# Provided entries
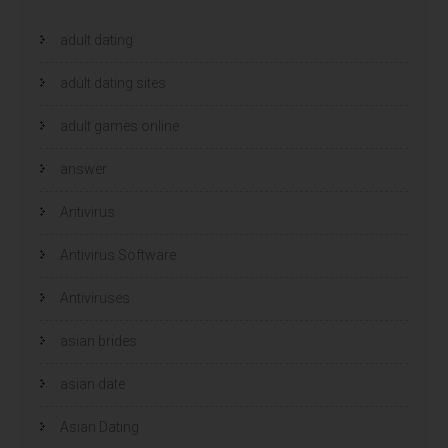
adult dating
adult dating sites
adult games online
answer
Antivirus
Antivirus Software
Antiviruses
asian brides
asian date
Asian Dating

# What you should do
Return, exactly and without additions, the lines that run from the one containing "adult games online" to the end of the material above.

# Written response
adult games online
answer
Antivirus
Antivirus Software
Antiviruses
asian brides
asian date
Asian Dating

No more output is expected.